--- JOB ITEM ---
Write out exactly the line containing "きます♪汗をかいても洗濯機で洗える、イージーケアも嬉しいポイ" and all lines that come after it in the listing below, through the very last one.

--- RECORDS FOR THIS EXERCISE ---

^^^^

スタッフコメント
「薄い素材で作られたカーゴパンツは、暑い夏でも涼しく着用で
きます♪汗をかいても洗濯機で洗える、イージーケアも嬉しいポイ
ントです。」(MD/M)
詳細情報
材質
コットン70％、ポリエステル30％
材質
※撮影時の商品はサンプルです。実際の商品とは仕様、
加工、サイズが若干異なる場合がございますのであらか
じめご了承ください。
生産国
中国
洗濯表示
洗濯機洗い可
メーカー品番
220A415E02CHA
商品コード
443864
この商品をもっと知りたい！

^^^^

--- ANSWER SPACE ---
きます♪汗をかいても洗濯機で洗える、イージーケアも嬉しいポイ
ントです。」(MD/M)
詳細情報
材質
コットン70％、ポリエステル30％
材質
※撮影時の商品はサンプルです。実際の商品とは仕様、
加工、サイズが若干異なる場合がございますのであらか
じめご了承ください。
生産国
中国
洗濯表示
洗濯機洗い可
メーカー品番
220A415E02CHA
商品コード
443864
この商品をもっと知りたい！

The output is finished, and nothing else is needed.